Hacker News new | ask | show | jobs
by malux85 906 days ago
Reverse engineering a file format or protocol is almost a rite of passage for programmers, it is incredibly fun and rewarding, something I'd recommend for all medium/senior programmers get into at least once.

A few years ago I was using LiDAR scanners from a manufacturer that didn't provide a linux driver, only windows - the way it worked is that you programmed the firmware to fire UDP packets at a specified IP and port and then when the device powered up it would push this continuous stream of data to you. 300,000 points a second.

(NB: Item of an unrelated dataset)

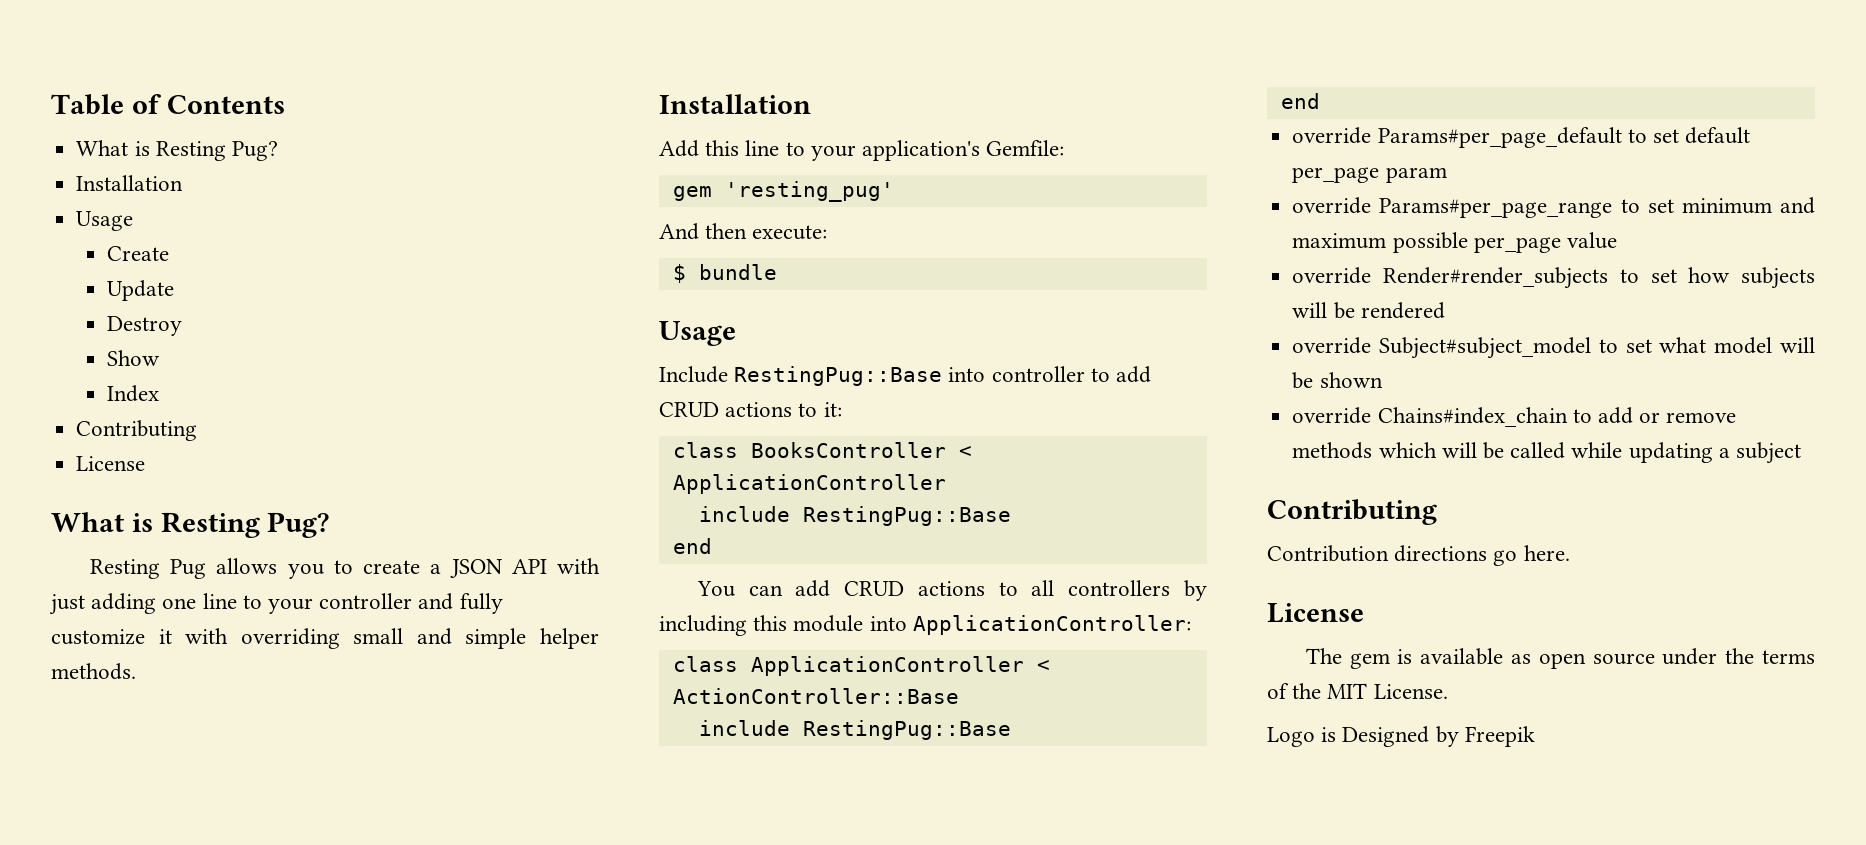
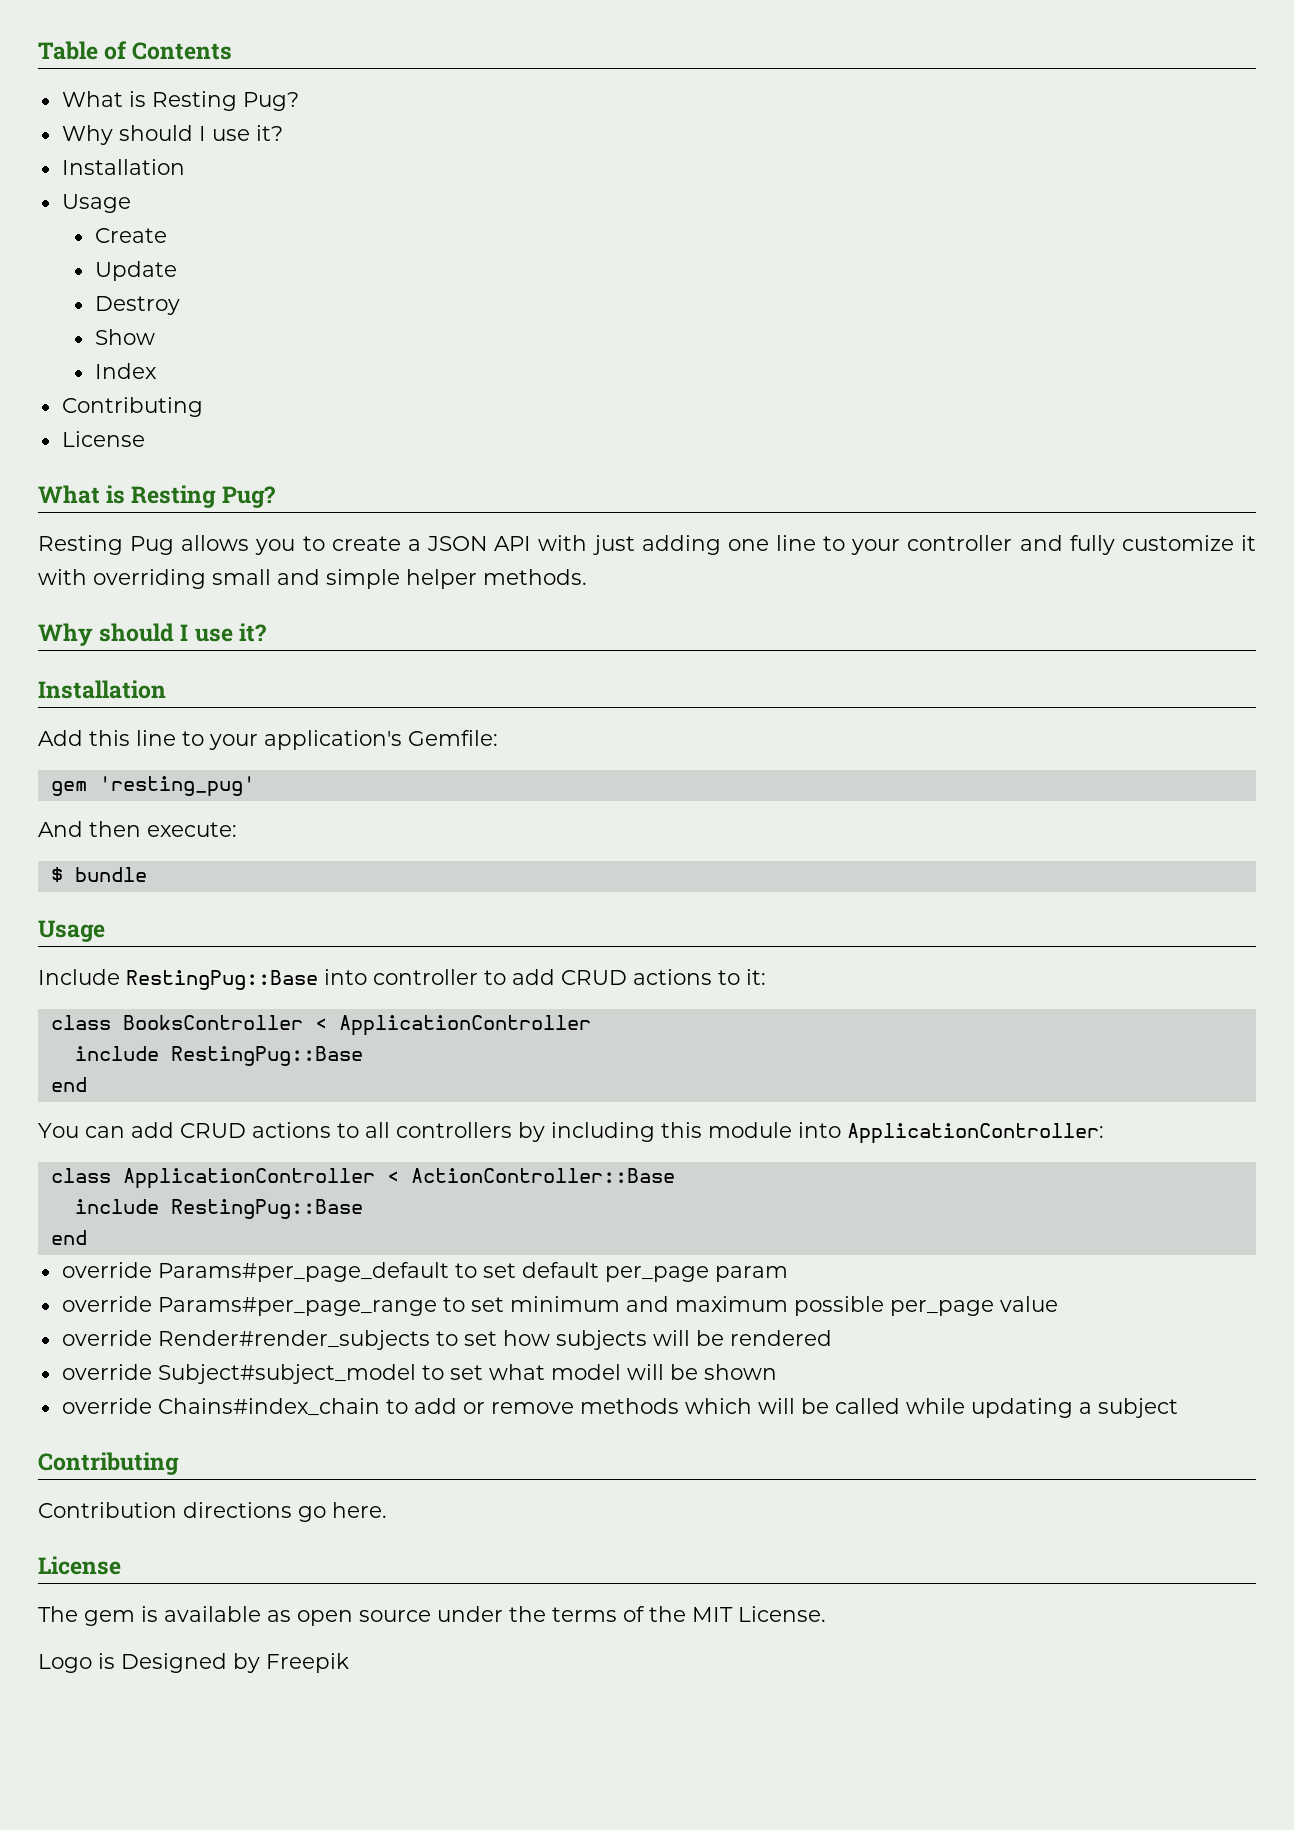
(278, 151) none -> [61,125,283,145] // Why should I use it?
(136, 671) none -> [38,623,266,646] // Why should I use it?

So I started capturing these UDP packets and then decoding them with python, eventually I had to write a plugin in C to do the high performance parsing and bit packing, but nothing beats that feeling when you're stumped on what a bit of data means and then a eurika moment hits you in the shower, and the project advances!

4 comments

Some of the worst code of my life, created 20 years ago when I was a teenager, today posted openly on my GitHub, was reverse engineered custom chat server protocol, as I wrote my own client to replace the Java applet. And to have logs.

The catch is... I didn't have any Internet connection. I was going to an internet cafe, logging onto the chat server, and chatting, while recording the connection with Wireshark.

At home, I'd print the hex + ASCII connection dump on my dot matrix printer, and used a highlighter and ballpoint pen to mark the fields of the message packet.

Then I'd code something around it, planned new tests, compiled a new version of the app and.... took it with me on a hard drive to the internet cafe to test next day, or next weekend.

I think I was way smarter and goal oriented than I am today.

I did this too! Having no interenet at home I would take a box of floppy disks to the library every day and save articles on C programming, OpenGL programming, and the raw weather satellite images from the NOAA - I was trying to re-create the 3D weather fly-over I saw in Jurassic Park when I was 7. I agree - having that disconnection was ultimatly good because it made me think a lot for myself rather than just google a solution, it developed my fundimentals a lot.
>is almost a rite of passage for programmers, it is incredibly fun and rewarding,

Only when you are doing it for yourself or when it's a known undertaking. It can be very frustrating when you are integrating with some hardware and you are 99% complete and you've told everyone you are ready to ship and the last 1% is a surprise reverse protocol engineering project.

Well tbh, failing to deliver after over committing is also a good experience.
Lesson is to not say it's ready before it's ready.
That’s what I was gonna say. Reverse engineering was the only way in the 90’s as documentation was scarce. I had to reverse anything if I wanted to understand how it worked.

Here is an extractor I wrote for Westwood PAK and Lucasarts LFD files when I was 16: https://gist.github.com/ssg/e3e9654612be916336c01e104b10ddc7

I picked apart some of the Dark Forces files myself as a kid. The GOB file was pretty obvious - I was familiar with Doom WADs, it's basically the same. I figured out the graphics formats by setting up VGA 320x200 mode with the contents of a .PAL file, and dumping the graphics file into screen memory. Then looking at the noise around the familiar patterns to figure out all the run/skip length stuff that wasn't just a pixel value.
Fantastic! I love how we’ve been through the same stuff despite being perhaps continents apart.
Agreed, reverse engineering a job submission and validation protocol that ran over a Unix socket was some of the most fun I ever had on the clock.

I wound up basically re-implementing the software that was listening to create a test suite by the time it was all said and done.

Even the less challenging stuff can be fun. After seeing that SimCity themed Chicago zoning map I got to thinking about if it would be possible to do the same for the Bay Area. Turns out the cities I've looked at so far publish all sorts of machine readable information, the fun part is in finding and exfiltrating it.